▶ [TO DO] Please copy out every line of the listing below in which the word "nose" appears.

[[ DATA SUPPLIED, beginning ]]

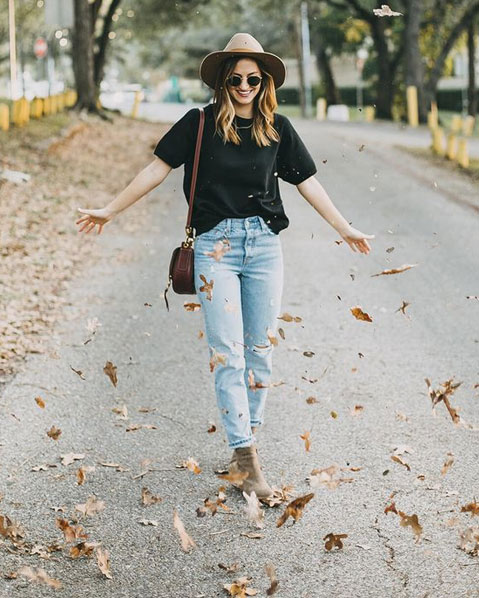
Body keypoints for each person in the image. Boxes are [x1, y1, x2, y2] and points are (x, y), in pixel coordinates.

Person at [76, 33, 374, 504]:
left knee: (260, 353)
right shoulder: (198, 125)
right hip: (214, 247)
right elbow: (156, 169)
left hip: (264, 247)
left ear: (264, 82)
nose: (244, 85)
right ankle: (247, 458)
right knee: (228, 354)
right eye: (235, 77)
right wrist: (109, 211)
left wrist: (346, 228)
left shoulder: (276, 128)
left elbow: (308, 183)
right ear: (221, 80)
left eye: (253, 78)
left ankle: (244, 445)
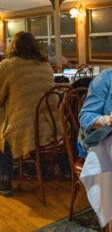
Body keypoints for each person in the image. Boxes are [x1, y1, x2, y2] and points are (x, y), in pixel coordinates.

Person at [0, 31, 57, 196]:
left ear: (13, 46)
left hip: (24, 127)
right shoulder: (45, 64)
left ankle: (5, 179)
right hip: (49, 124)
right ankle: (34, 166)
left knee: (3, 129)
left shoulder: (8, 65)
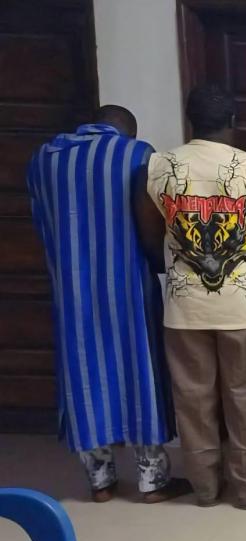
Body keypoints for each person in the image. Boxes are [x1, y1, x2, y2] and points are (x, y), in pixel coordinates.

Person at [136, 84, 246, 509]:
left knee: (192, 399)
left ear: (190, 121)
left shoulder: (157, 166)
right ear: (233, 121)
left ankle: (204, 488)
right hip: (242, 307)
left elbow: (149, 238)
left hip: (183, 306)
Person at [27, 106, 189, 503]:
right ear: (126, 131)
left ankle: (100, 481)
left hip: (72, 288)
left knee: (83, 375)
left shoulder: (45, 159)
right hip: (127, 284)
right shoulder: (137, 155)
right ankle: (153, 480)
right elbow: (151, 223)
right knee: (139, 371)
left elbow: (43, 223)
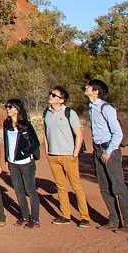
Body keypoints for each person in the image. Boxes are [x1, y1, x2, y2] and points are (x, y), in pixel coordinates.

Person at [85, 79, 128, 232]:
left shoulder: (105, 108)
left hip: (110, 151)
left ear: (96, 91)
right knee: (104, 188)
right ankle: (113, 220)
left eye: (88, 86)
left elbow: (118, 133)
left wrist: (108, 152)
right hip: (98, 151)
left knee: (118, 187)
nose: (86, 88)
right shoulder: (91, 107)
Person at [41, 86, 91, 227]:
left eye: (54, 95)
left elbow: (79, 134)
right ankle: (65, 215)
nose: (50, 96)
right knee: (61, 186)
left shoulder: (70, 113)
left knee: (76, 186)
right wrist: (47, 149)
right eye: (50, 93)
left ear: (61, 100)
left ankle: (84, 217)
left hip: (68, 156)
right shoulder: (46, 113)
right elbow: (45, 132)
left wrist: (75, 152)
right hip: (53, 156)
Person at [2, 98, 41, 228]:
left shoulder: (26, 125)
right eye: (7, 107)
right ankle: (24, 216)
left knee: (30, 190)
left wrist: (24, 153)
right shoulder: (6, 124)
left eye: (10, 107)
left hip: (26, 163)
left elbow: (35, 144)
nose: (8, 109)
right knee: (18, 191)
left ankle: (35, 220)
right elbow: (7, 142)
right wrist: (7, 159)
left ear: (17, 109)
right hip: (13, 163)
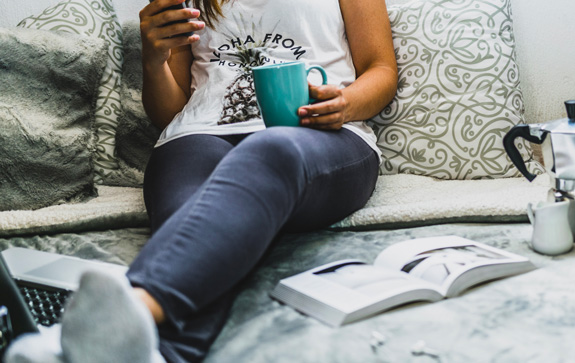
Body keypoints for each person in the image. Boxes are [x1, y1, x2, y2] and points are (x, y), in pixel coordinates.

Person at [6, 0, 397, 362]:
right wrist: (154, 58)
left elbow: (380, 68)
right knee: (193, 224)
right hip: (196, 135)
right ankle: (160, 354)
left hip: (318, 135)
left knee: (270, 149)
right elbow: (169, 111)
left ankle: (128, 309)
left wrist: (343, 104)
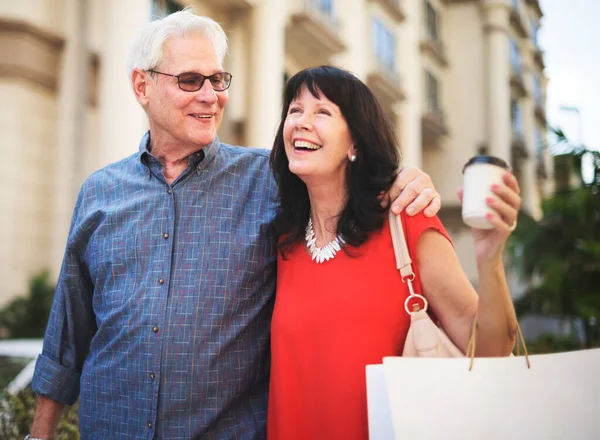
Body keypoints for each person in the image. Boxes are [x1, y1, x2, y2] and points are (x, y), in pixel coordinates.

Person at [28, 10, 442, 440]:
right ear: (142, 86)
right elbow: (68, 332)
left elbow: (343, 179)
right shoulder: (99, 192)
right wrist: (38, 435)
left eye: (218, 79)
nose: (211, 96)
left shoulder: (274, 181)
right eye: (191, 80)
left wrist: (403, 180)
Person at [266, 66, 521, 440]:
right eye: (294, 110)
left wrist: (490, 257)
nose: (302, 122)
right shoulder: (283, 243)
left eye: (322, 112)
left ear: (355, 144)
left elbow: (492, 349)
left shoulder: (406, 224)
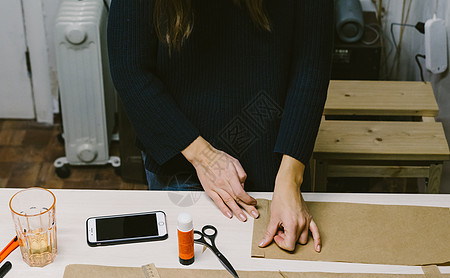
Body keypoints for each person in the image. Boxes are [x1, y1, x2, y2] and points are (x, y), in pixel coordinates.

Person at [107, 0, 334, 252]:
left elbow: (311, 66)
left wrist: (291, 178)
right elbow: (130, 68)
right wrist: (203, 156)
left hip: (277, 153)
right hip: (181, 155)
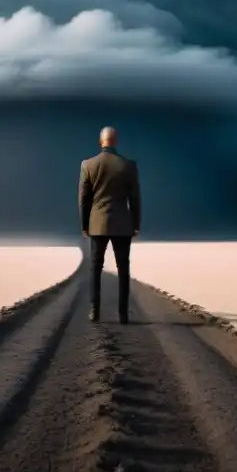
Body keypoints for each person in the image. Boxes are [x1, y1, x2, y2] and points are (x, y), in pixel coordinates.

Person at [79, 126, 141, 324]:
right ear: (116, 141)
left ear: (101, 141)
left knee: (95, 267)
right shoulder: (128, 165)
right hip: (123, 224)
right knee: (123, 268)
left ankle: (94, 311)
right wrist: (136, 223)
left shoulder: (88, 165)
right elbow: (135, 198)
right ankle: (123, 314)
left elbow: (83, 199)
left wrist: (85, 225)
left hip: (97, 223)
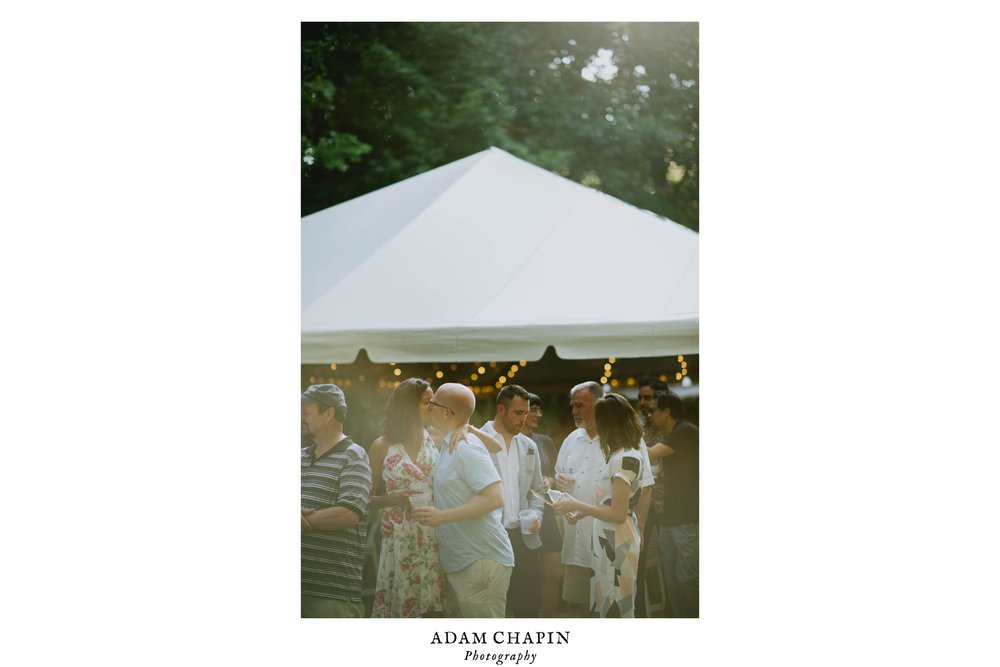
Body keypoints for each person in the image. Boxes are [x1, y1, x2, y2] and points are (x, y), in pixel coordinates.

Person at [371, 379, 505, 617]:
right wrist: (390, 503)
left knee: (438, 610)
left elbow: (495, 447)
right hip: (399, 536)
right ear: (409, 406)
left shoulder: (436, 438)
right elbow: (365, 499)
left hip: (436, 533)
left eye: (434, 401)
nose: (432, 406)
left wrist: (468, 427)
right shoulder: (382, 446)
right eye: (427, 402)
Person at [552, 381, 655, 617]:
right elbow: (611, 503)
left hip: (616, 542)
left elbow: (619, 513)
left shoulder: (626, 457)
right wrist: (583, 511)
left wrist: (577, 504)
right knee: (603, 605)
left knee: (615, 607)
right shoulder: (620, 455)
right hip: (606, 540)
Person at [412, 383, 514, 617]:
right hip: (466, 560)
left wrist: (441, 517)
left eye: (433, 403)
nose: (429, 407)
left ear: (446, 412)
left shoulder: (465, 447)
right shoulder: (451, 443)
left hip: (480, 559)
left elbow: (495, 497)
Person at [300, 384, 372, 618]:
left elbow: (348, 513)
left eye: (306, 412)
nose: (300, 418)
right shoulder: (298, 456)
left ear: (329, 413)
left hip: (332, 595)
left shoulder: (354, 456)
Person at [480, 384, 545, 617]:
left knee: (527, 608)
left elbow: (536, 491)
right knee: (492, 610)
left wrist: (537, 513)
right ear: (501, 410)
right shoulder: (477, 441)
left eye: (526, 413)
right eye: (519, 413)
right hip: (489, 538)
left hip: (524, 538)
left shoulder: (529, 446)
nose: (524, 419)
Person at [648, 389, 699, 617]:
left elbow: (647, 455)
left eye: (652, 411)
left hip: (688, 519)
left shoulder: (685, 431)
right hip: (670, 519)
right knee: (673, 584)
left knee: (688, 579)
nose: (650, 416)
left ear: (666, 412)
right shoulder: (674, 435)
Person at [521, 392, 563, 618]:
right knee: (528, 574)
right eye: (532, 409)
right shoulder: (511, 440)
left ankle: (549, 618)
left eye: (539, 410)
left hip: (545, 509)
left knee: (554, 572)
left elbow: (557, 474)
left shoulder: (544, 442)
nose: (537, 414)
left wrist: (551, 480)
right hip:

[[ DATA SUPPLIED, end ]]

▶ [TASK RESULT]
nose: (244, 85)
nose: (86, 88)
nose: (50, 96)
nose: (8, 109)
nose: (211, 96)
nose: (302, 122)
nose: (432, 406)
nose: (429, 407)
nose: (300, 418)
nose: (524, 419)
nose: (650, 416)
nose: (537, 414)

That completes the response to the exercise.